La trampa de querer acertar siempre
Detrás del sobrepensar casi siempre hay un miedo: el de equivocarse de forma irreversible. El psicólogo Barry Schwartz identificó a quienes caen en este patrón como "maximizadores", personas que sienten la necesidad de revisar todas las alternativas posibles antes de decidir, convencidas de que así garantizan el mejor resultado. Sin embargo, esta estrategia termina generando más insatisfacción y agotamiento mental, no menos.
El problema es que sobrepensar no mejora las decisiones: solo refuerza la ilusión de que existe una opción perfecta esperando ser descubierta. Lo que realmente se necesita no es la elección ideal, sino una lo suficientemente buena para poder avanzar. A continuación, tres estrategias concretas para lograrlo.
1. Cambia el objetivo: busca lo suficientemente bueno
Una de las formas más eficaces de frenar la rumiación es modificar el criterio con el que se evalúan las opciones. En lugar de perseguir la excelencia, Schwartz propone adoptar la mentalidad del "satisfactor": alguien que elige la primera alternativa que cumple con los requisitos mínimos, sin seguir buscando si hay algo mejor.
Para aplicarlo en la práctica, antes de empezar a evaluar opciones conviene definir por escrito qué condiciones debe cumplir la decisión. También es útil limitar las fuentes de consulta a no más de tres y evitar pedir opiniones a un número excesivo de personas. En cuanto una opción satisfaga esos criterios, hay que elegirla sin continuar revisando las restantes. Toda elección implica renunciar a algo; aceptarlo es lo que permite seguir adelante.

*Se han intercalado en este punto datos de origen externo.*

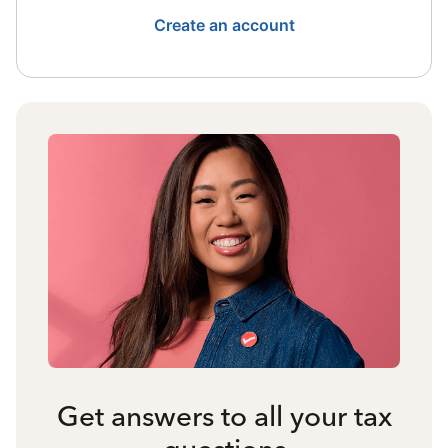
Create an account
Get answers to all your tax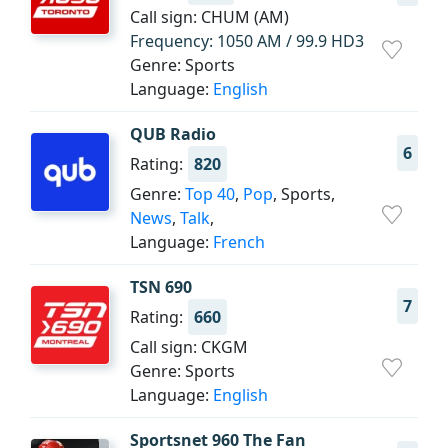
Call sign: CHUM (AM)
Frequency: 1050 AM / 99.9 HD3
Genre: Sports
Language:
English
QUB Radio
6
Rating:
820
Genre:
Top 40
,
Pop
, Sports,
News
,
Talk
,
Language:
French
TSN 690
7
Rating:
660
Call sign: CKGM
Genre: Sports
Language:
English
Sportsnet 960 The Fan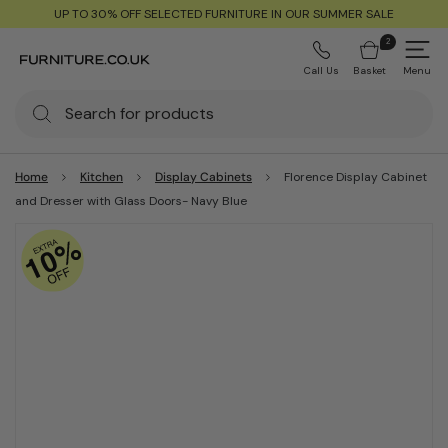
UP TO 30% OFF SELECTED FURNITURE IN OUR SUMMER SALE
2
Call Us
Basket
Menu
Home
Kitchen
Display Cabinets
Florence Display Cabinet
and Dresser with Glass Doors- Navy Blue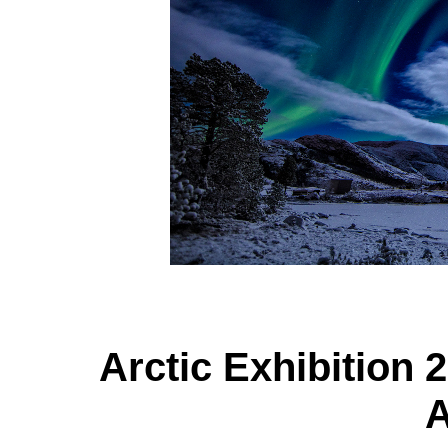
Arctic Exhibition 2
A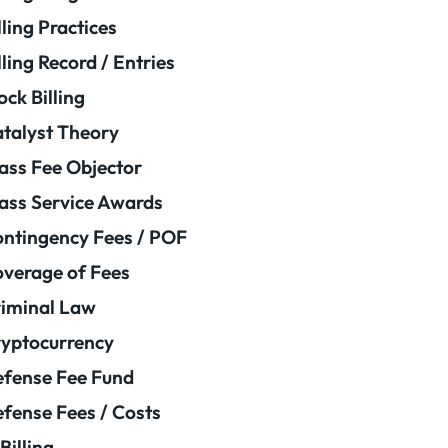
lling Practices
lling Record / Entries
ock Billing
talyst Theory
ass Fee Objector
ass Service Awards
ntingency Fees / POF
verage of Fees
iminal Law
yptocurrency
fense Fee Fund
fense Fees / Costs
Billing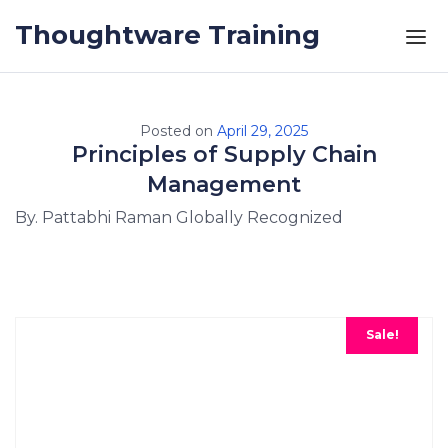
Skip to the content
Thoughtware Training
Posted on
April 29, 2025
Principles of Supply Chain
Management
By. Pattabhi Raman Globally Recognized
Sale!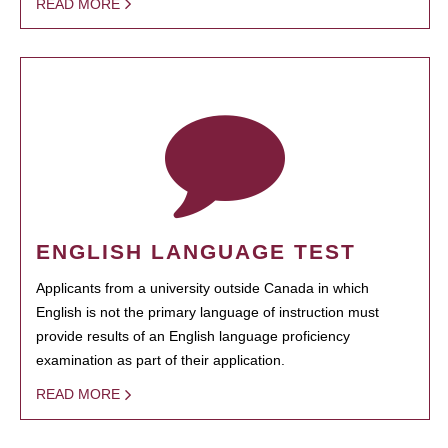
READ MORE
ENGLISH LANGUAGE TEST
Applicants from a university outside Canada in which
English is not the primary language of instruction must
provide results of an English language proficiency
examination as part of their application.
READ MORE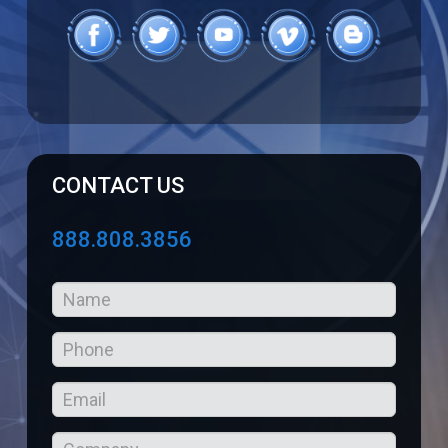
CONTACT US
888.808.3856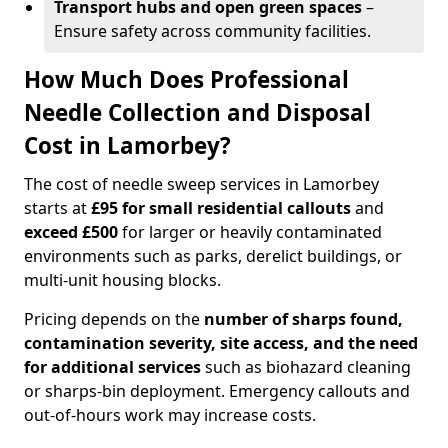
Transport hubs and open green spaces
–
Ensure safety across community facilities.
How Much Does Professional
Needle Collection and Disposal
Cost in Lamorbey?
The cost of needle sweep services in Lamorbey
starts at
£95 for small residential callouts
and
exceed £500
for larger or heavily contaminated
environments such as parks, derelict buildings, or
multi-unit housing blocks.
Pricing depends on the
number of sharps found,
contamination severity, site access, and the need
for additional services
such as biohazard cleaning
or sharps-bin deployment. Emergency callouts and
out-of-hours work may increase costs.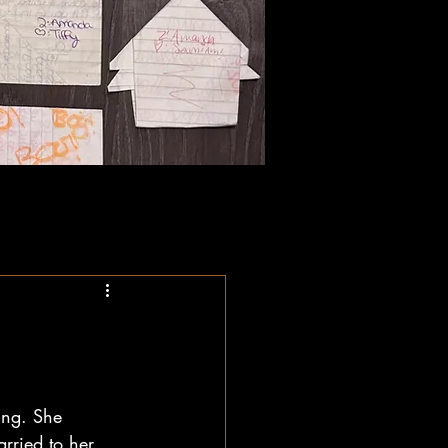
ing. She 
arried to her 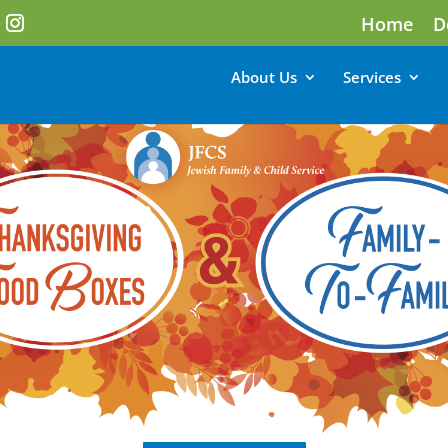
Home
D
About Us
Services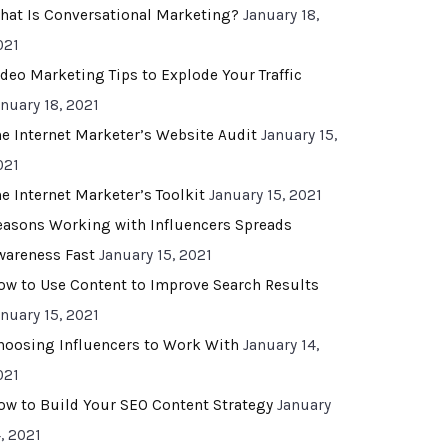
hat Is Conversational Marketing?
January 18,
021
ideo Marketing Tips to Explode Your Traffic
anuary 18, 2021
he Internet Marketer’s Website Audit
January 15,
021
he Internet Marketer’s Toolkit
January 15, 2021
easons Working with Influencers Spreads
wareness Fast
January 15, 2021
ow to Use Content to Improve Search Results
anuary 15, 2021
hoosing Influencers to Work With
January 14,
021
ow to Build Your SEO Content Strategy
January
, 2021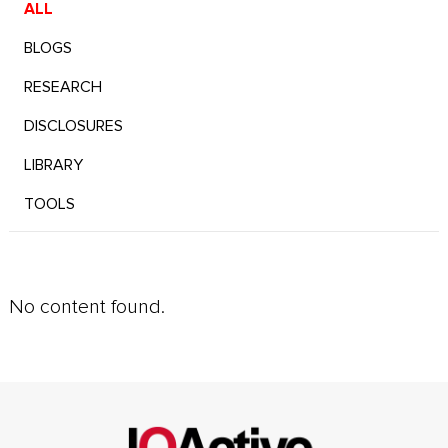
ALL
BLOGS
RESEARCH
DISCLOSURES
LIBRARY
TOOLS
No content found.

2. Establece un tiempo límite para decidir
Sin un límite temporal, la mente puede seguir analizando indefinidamente sin llegar a ninguna conclusión. Por eso, poner un tope de tiempo es una de las herramientas más simples y efectivas contra el sobrepensar.
Para decisiones menores, como escoger un plato en un restaurante, basta con no dedicarle más de dos minutos. Para asuntos más importantes, lo recomendable es reservar un máximo de 30 minutos, tomar la decisión con la información disponible y no extender el análisis más allá de ese punto. Si la rumiación aparece por la noche e impide conciliar el sueño, escribir los pensamientos en papel puede ayudar a despejar la mente hasta el día siguiente.
3. Practica el worry time o tiempo de preocupación
Intentar forzar la mente a dejar de pensar en algo suele tener el efecto contrario. La técnica del worry time parte de ese principio: en lugar de luchar contra los pensamientos, se les asigna un momento concreto y acotado del día para atenderlos.
El procedimiento es sencillo: se reservan 15 minutos al final de la tarde exclusivamente para pensar en aquello que preocupa. Si el bucle mental aparece antes, la indicación es posponerlo: "Ahora no toca; lo reviso en mi momento de las seis". Al llegar ese momento, se vuelcan los miedos y dudas en papel, lo que suele reducir su intensidad y frenar los pensamientos obsesivos. Al terminar el tiempo, se cambia de actividad para redirigir la atención.
En ciertos contextos, reflexionar con profundidad puede ser valioso: ayuda a planificar o a ver una situación desde un ángulo nuevo. El problema aparece cuando ese proceso se vuelve constante, interfiere con el sueño o impide cumplir con las responsabilidades del día a día.
Si el sobrepensar genera un malestar que estas herramientas no logran aliviar, puede ser el momento de buscar apoyo profesional. En algunos casos, la dificultad para soltar el control y tolerar la incertidumbre requiere un trabajo terapéutico más profundo.